A deep learning approach to analyzing retinal imaging for medical diagnosis and prediction

The DSI is excited to annouce that Drs. Ipek Oruc and Ozgur Yilmaz are awarded funding for their project on deep learning models for analyzing retinal images for medicial diagnosis and prediction. The funds from the DSI Postdoctoral Matching Fund Program will allow this research team to extend their work with deep neural networks to make predictions (i.e., classification) on various medical disorders ranging from neurological diseases to cancer using retinal images integrated with electronic medical records. One exciting highlight of their model is the ability to train neural networks to make accurate predictions from a relatively limited data set.

Deep learning (DL) techniques have seen tremendous interest in medical imaging, particularly via the use of convolutional neural networks (CNNs) for the development of automated diagnostic tools. The facility of their non-invasive acquisition makes various types of retinal imaging particularly amenable to such automated approaches. State-of-the-art tools include automated detection of clinical manifestations of ophthalmic diseases (e.g., visual features and lesions in the retinal image) as well as end-to-end blind classification of eye diseases.

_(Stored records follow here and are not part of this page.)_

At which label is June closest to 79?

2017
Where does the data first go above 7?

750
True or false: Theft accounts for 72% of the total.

Interestingly, recent work showed that traits thought not to be present or quantifiable in fundus images, such as patient age, sex, smoking status, and major adverse cardiac events can be extracted from fundus images using CNNs. Such work relies on access to massive datasets for training and validation, composed  of hundreds of thousands of images. However, data residency and data privacy restrictions stymie the applicability of this approach in medical settings where patient confidentiality is a mandate. Our aims in this research project are two-fold: (1) “Go beyond eye diseases”: i.e. use DL techniques to diagnose and predict a wide variety of medical disorders from retinal fundus images; (2) “Use small data”: i.e. utilize generalization principles to achieve (1) with relatively modest-sized data sets.

Recently, our team showcased preliminary results for the performance of DL on small datasets to classify patient sex from fundus images. Specifically, we fine-tuned a Resnet-152 model whose last layer has been replaced by a fully-connected layer for two-class classification. We used stochastic gradient descent to train the model on 1500 retinal fundus images from 366 patients of known sex. We reported a validation error of 69.2% on the trained model. These results highlight usability and feasibility of DL methods when data is a limiting factor for automated analysis, and suggest a simple pipeline available to non-expert practitioners of DL.

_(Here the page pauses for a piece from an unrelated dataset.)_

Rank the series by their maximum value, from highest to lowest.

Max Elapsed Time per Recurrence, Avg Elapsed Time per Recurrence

While sex-classification on its own does not bear any clinical benefit, our work has provided a proof of concept—that traits invisible to the expert human eye, such as sex, can be extracted from fundus images using deep learning with relatively small datasets. We aim to extend this work to extraction of a wide variety of clinically-relevant classification questions, such as diagnosis and prediction of neurological (e.g., Alzheimer’s disease), cardiogenic (e.g., stroke) diseases, and malignancies (e.g., cancers of various types).